Василий подрулил к последнему окну перед учительской, прислонился к подоконнику.
– Надо отдохнуть? – спросила Галя.
– Надо кое-кого здесь подождать. Вы торопитесь?
Галя пожала плечами, как бы давая понять, что она человек занятой, но ради него готова отложить работу.
– Я никогда не учился в нормальной школе, – сказал Василий, – большую часть образования я получил в приватной обстановке. Но мне почему-то кажется, что я все здесь знаю. Вот раздастся звонок, и из классов высыплются дети…
– В ординаторской, в восьмом «А», врачи за партами истории болезней заполняют, как школьники.
«Что же мне ей сказать? – паниковал Василий. – Лёха утверждал, что девушкам надо безостановочно сыпать про то, что они красивые. Прямо так, ни с того ни с сего? А! Погибать, так с музыкой!»
– Галя, вы очень красивая, обаятельная, симпатичная и обворожительная!
– Да-а-а? – кокетливо протянула Галя. – Я вам нравлюсь?
– Очень! – горячо заверил Василий.
Далее ему следовало ковать железо, пока горячо, распушить перья. Но Василий не обладал навыками кузнеца и вместо павлиньего хвоста имел бычий обрубок. Он мысленно поразился тому, что неприкрытая лесть вызвала такой доброжелательный отклик, боялся, что удивление написано на его лице.
– А скоро вам Героя вручат? – спросила Галя.
Она все испортила. Как врезала под дых. Она такая любезная потому, что ей с Героем Советского Союза роман завертеть хочется. И вообще, в ее носу видны козявки!
– Ой, что? – растерялась Галя.
Раненые солдаты и офицеры, как только перестают корчиться от боли, начинают с ней, Галей, заигрывать и любят расписывать свои боевые подвиги. Галя думала, что милому очкастому застенчивому Васе Фролову будет приятно вспомнить о высокой награде. Но лейтенант смотрел на нее с откровенным презрением. Вернее не смотрел, отвернулся к окну.
– Не смею вас задерживать, – попрощался Василий.
– Что я такого сказала?
– Дальнейших оснований для вас манкировать своими служебными обязанностями я не вижу.
– Вы это со мной так разговариваете?

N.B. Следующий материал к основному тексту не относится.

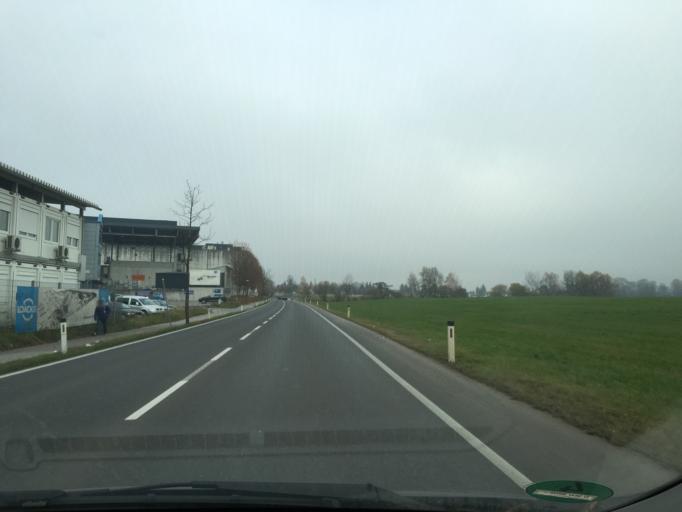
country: AT
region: Vorarlberg
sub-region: Politischer Bezirk Feldkirch
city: Altach
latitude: 47.3480
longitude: 9.6581
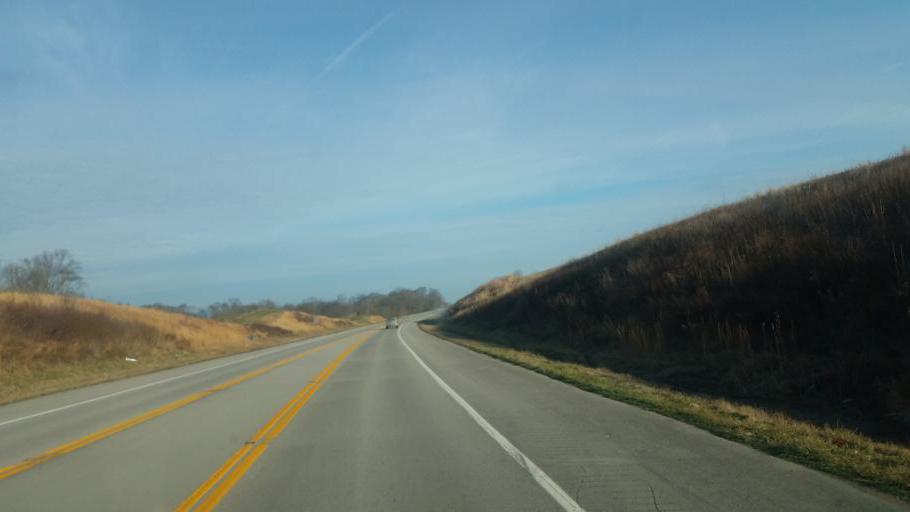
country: US
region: Kentucky
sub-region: Russell County
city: Jamestown
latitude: 36.9819
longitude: -85.0861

У вас очень тяжелый характер, Вася!
Галя, обескураженная и обиженная, едва сдерживающая слезы, быстро пошла, а потом побежала по коридору.
«Диагноз точный, – думал Василий. – С моим характером только в монахи, в схиму, подальше от девушек и женщин. Или, напротив, в яму, как у Куприна. Поселиться в публичном доме на полгода, избавиться от томлений плоти и волнений ума. Напрасно публичные дома ликвидировали».
Краем глаза он увидел, как открылась дверь учительской и из нее вышел контуженый лейтенант.
Василий развернулся, поднял костыль и перегородил дорогу.
– В чем дело? – остановился контуженый.
Это точно был Митяй, двоюродный брат, Василий не ошибся.
– Привет, братка! – Он снял очки. – Не узнаешь?
– Васятка?
– Он самый. Почти в целости и сохранности, за исключением части одной нижней конечности…
Василий радовался встрече, но еще не развеялась досада на грубость, с которой он отшил медсестричку, да и бурно выражать эмоции он не умел. В отличие от Митяя, который захватил его в объятия, оторвал от пола и попытался закружить, но потерял равновесие, и они чудом не свалились на пол, на который с грохотом упали костыли.
– Пусти, чертяка! – смеясь, просил Вася. – Поставь меня! Нет, держи! У, медведь!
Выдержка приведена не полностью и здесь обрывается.